Metrics with Meter
Spans tell you the shape of one run; histograms tell you the shape of the
fleet. cubepi.tracing.Meter mirrors Tracer and emits the OTel GenAI
metric set so dashboards work out of the box.
What it emits
| Instrument | Description |
|---|---|
gen_ai.client.operation.duration | Histogram (seconds) — recorded for chat, execute_tool, and invoke_agent on close |
gen_ai.client.operation.time_to_first_chunk | Histogram (seconds) — recorded for chat when at least one content chunk arrived |
gen_ai.client.token.usage | Histogram ({token}) — one observation per gen_ai.token.type (input, output) per chat response |
Each point carries the operation, provider, and request model attributes so failed / cancelled requests (where no response body / response model landed) are still groupable by what was asked for:
gen_ai.operation.name—chat/execute_tool/invoke_agentgen_ai.provider.name—anthropic,openai,openai_responses, …gen_ai.request.model— e.g.claude-sonnet-4-5-20250929gen_ai.response.model— e.g.claude-sonnet-4-5-20250929(success only)gen_ai.token.type—inputoroutput(token usage only)
Attaching a Meter
The idiomatic RAII form — async with everything, no manual cleanup:
from opentelemetry.exporter.otlp.proto.http.metric_exporter import (
OTLPMetricExporter,
)
from cubepi.tracing import Tracer, Meter
from cubepi.tracing.exporters import JsonlSpanExporter
async with (
Tracer(
service_name="my-bot",
agent_name="assistant",
exporters=[JsonlSpanExporter(directory="./cubepi-traces")],
) as tracer,
Meter(
resource=tracer.resource, # share Resource so service.* matches spans
exporters=[
OTLPMetricExporter(endpoint="http://otel-collector:4318/v1/metrics"),
],
) as meter,
tracer.attached(agent),
meter.attached(agent),
):
await agent.prompt("...")
# Exit order auto: detach both (closes any cancelled-run spans, flushes
# the trace pipeline) → shutdown both (flush + close exporters).
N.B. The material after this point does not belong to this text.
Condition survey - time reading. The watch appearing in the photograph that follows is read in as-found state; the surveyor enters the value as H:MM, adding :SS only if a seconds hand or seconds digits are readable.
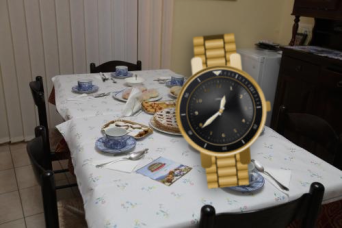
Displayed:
12:39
Meter.attach() is independent from Tracer.attach(). You can run
either on its own; the recommended setup is both, sharing one
Resource so the backend treats them as the same service.
If you need the explicit, non-RAII form (e.g. attaching agents dynamically over the lifetime of a long-running server):
tracer_detach = tracer.attach(agent)
meter_detach = meter.attach(agent)
try:
...
finally:
tracer_detach() # closes any cancelled-run spans
meter_detach() # unsubscribes the meter's listeners
await tracer.shutdown()
await meter.shutdown()
Bucket boundaries
The duration histograms ship with the OTel GenAI semconv's recommended boundaries (in seconds):
0.01, 0.02, 0.05, 0.1, 0.2, 0.5, 1, 2, 5, 10, 30, 60, 120, 300
OTel exposes these as the _advisory boundaries; backends are free to use
them as-is or override.
Concurrent agents on one Meter
Like Tracer, one Meter instance is safe to attach to multiple agents
in the same process. Each attach() call gets its own internal
_MeterState holding the open-ns timestamps and attribute dicts, so
overlapping runs from two agents never share or overwrite each other's
metric state.
meter = Meter(resource=tracer.resource, exporters=[exporter])
meter.attach(agent_a)
meter.attach(agent_b)
Both agents emit independent duration / token / TTFC observations,
filterable by gen_ai.agent.name (set at the Resource level when
Tracer(agent_name=…) is used) or by gen_ai.request.model.
Shutting down
The RAII form (async with … as tracer, … as meter, tracer.attached(agent), meter.attached(agent): from above) handles the shutdown ordering for you:
detach inner first → outer Tracer/Meter __aexit__ runs shutdown().
For the manual pattern, order matters — tracer_detach() must run before
tracer.shutdown() so any spans an in-flight cancellation left open get
closed and exported in the same flush:
finally:
tracer_detach()
meter_detach()
await tracer.shutdown()
await meter.shutdown()
Meter.shutdown() awaits a flush of the metric reader, then closes it.
PeriodicExportingMetricReader exports on a fixed interval (60 s by
default) — shutdown is the only way to guarantee the final window lands
before the process exits.
Querying example (Honeycomb)
p95 chat latency by provider over the last hour:
VISUALIZE P95(duration_s)
GROUP BY gen_ai.provider.name
WHERE gen_ai.operation.name = "chat"
TIME last 1 hour
Token usage by model:
VISUALIZE SUM(token_count)
GROUP BY gen_ai.request.model, gen_ai.token.type
WHERE gen_ai.operation.name = "chat"
Substitute your backend's query DSL — same attributes, same aggregations.